» **What to work on**:
The whole listing that follows should be printed again, unchanged.

» **Data supplied**:
*** Block opens ***
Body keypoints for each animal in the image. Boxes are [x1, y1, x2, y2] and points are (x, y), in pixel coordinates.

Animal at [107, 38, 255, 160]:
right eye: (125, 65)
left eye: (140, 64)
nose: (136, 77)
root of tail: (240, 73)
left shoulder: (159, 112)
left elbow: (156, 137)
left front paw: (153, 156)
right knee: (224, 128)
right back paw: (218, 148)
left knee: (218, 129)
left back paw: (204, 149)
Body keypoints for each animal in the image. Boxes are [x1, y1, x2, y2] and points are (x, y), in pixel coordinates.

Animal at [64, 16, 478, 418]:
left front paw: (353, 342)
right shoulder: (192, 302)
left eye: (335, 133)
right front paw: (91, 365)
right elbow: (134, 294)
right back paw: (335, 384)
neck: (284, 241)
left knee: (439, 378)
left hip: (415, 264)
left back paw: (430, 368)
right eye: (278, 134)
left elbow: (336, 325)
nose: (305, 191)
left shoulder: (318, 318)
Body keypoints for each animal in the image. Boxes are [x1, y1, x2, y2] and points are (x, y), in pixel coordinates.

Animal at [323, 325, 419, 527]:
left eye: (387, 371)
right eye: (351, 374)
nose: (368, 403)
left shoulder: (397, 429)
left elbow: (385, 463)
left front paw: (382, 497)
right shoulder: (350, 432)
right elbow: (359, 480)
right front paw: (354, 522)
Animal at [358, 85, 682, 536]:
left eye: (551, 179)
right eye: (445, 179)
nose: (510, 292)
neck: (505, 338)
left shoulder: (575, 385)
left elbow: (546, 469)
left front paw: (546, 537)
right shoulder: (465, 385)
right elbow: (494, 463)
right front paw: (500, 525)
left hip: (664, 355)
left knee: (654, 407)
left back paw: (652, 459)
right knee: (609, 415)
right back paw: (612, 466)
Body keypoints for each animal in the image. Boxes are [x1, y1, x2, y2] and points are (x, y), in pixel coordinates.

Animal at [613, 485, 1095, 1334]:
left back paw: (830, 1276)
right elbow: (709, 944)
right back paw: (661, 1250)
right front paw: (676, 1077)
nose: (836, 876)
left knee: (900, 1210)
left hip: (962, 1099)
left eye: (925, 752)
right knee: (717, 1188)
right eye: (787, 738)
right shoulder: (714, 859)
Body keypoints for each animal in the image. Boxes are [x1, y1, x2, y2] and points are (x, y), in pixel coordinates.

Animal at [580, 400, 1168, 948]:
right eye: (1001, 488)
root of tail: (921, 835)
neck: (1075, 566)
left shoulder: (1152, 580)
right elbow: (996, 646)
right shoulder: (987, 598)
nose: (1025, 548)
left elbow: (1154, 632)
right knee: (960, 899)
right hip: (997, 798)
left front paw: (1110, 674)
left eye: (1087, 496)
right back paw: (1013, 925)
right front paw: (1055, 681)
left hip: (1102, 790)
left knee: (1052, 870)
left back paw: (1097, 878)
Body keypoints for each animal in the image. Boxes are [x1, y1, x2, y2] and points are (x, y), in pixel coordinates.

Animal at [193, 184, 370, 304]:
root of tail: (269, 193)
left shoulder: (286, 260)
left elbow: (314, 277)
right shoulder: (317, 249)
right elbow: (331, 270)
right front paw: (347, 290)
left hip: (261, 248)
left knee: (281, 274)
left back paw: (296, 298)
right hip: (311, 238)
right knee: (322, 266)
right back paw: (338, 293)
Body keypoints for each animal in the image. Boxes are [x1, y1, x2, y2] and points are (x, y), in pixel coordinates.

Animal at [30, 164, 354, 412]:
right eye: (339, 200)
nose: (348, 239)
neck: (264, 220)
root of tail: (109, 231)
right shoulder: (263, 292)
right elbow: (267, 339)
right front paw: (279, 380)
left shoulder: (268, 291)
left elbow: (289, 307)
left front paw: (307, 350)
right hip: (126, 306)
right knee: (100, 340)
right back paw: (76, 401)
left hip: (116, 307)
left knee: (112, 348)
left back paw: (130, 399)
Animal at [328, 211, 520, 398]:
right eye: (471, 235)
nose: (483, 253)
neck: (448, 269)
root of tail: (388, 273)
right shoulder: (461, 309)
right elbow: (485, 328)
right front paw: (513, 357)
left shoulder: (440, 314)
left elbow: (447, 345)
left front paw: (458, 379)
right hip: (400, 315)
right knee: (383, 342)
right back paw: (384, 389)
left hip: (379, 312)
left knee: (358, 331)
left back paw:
*** Block closes ***
» **Answer**:
Body keypoints for each animal in the image. Boxes are [x1, y1, x2, y2] and points are (x, y), in pixel coordinates.

Animal at [107, 38, 255, 160]:
right eye: (125, 65)
left eye: (140, 64)
nose: (136, 77)
root of tail: (240, 73)
left shoulder: (159, 112)
left elbow: (156, 137)
left front paw: (153, 156)
right knee: (224, 128)
right back paw: (218, 148)
left knee: (218, 129)
left back paw: (204, 149)
Body keypoints for each animal in the image. Boxes are [x1, y1, x2, y2] and points are (x, y), in pixel coordinates.

Animal at [64, 16, 478, 418]:
left front paw: (353, 342)
right shoulder: (192, 302)
left eye: (335, 133)
right front paw: (91, 365)
right elbow: (134, 294)
right back paw: (335, 384)
neck: (284, 241)
left knee: (439, 378)
left hip: (415, 264)
left back paw: (430, 368)
right eye: (278, 134)
left elbow: (336, 325)
nose: (305, 191)
left shoulder: (318, 318)
Body keypoints for each animal in the image. Boxes are [x1, y1, x2, y2] and points are (x, y), in pixel coordinates.

Animal at [323, 325, 419, 527]:
left eye: (387, 371)
right eye: (351, 374)
nose: (368, 403)
left shoulder: (397, 429)
left elbow: (385, 463)
left front paw: (382, 497)
right shoulder: (350, 432)
right elbow: (359, 480)
right front paw: (354, 522)
Animal at [358, 85, 682, 536]:
left eye: (551, 179)
right eye: (445, 179)
nose: (510, 292)
neck: (505, 338)
left shoulder: (575, 385)
left elbow: (546, 469)
left front paw: (546, 537)
right shoulder: (465, 385)
right elbow: (494, 463)
right front paw: (500, 525)
left hip: (664, 355)
left knee: (654, 407)
left back paw: (652, 459)
right knee: (609, 415)
right back paw: (612, 466)
Body keypoints for each animal in the image. Boxes are [x1, y1, x2, y2] and points are (x, y), in pixel coordinates.

Animal at [613, 485, 1095, 1334]:
left back paw: (830, 1276)
right elbow: (709, 944)
right back paw: (661, 1250)
right front paw: (676, 1077)
nose: (836, 876)
left knee: (900, 1210)
left hip: (962, 1099)
left eye: (925, 752)
right knee: (717, 1188)
right eye: (787, 738)
right shoulder: (714, 859)
Body keypoints for each animal in the image. Boxes are [x1, y1, x2, y2] and points are (x, y), in pixel coordinates.

Animal at [580, 400, 1168, 948]:
right eye: (1001, 488)
root of tail: (921, 835)
neck: (1075, 566)
left shoulder: (1152, 580)
right elbow: (996, 646)
right shoulder: (987, 598)
nose: (1025, 548)
left elbow: (1154, 632)
right knee: (960, 899)
right hip: (997, 798)
left front paw: (1110, 674)
left eye: (1087, 496)
right back paw: (1013, 925)
right front paw: (1055, 681)
left hip: (1102, 790)
left knee: (1052, 870)
left back paw: (1097, 878)
Body keypoints for each animal in the image. Boxes are [x1, y1, x2, y2] and points are (x, y), in pixel coordinates.

Animal at [193, 184, 370, 304]:
root of tail: (269, 193)
left shoulder: (286, 260)
left elbow: (314, 277)
right shoulder: (317, 249)
right elbow: (331, 270)
right front paw: (347, 290)
left hip: (261, 248)
left knee: (281, 274)
left back paw: (296, 298)
right hip: (311, 238)
right knee: (322, 266)
right back paw: (338, 293)
Body keypoints for each animal in the image. Boxes are [x1, y1, x2, y2] and points are (x, y), in pixel coordinates.

Animal at [30, 164, 354, 412]:
right eye: (339, 200)
nose: (348, 239)
neck: (264, 220)
root of tail: (109, 231)
right shoulder: (263, 292)
right elbow: (267, 339)
right front paw: (279, 380)
left shoulder: (268, 291)
left elbow: (289, 307)
left front paw: (307, 350)
right hip: (126, 306)
right knee: (100, 340)
right back paw: (76, 401)
left hip: (116, 307)
left knee: (112, 348)
left back paw: (130, 399)
Animal at [328, 211, 520, 398]:
right eye: (471, 235)
nose: (483, 253)
neck: (448, 269)
root of tail: (388, 273)
right shoulder: (461, 309)
right elbow: (485, 328)
right front paw: (513, 357)
left shoulder: (440, 314)
left elbow: (447, 345)
left front paw: (458, 379)
right hip: (400, 315)
right knee: (383, 342)
right back paw: (384, 389)
left hip: (379, 312)
left knee: (358, 331)
left back paw:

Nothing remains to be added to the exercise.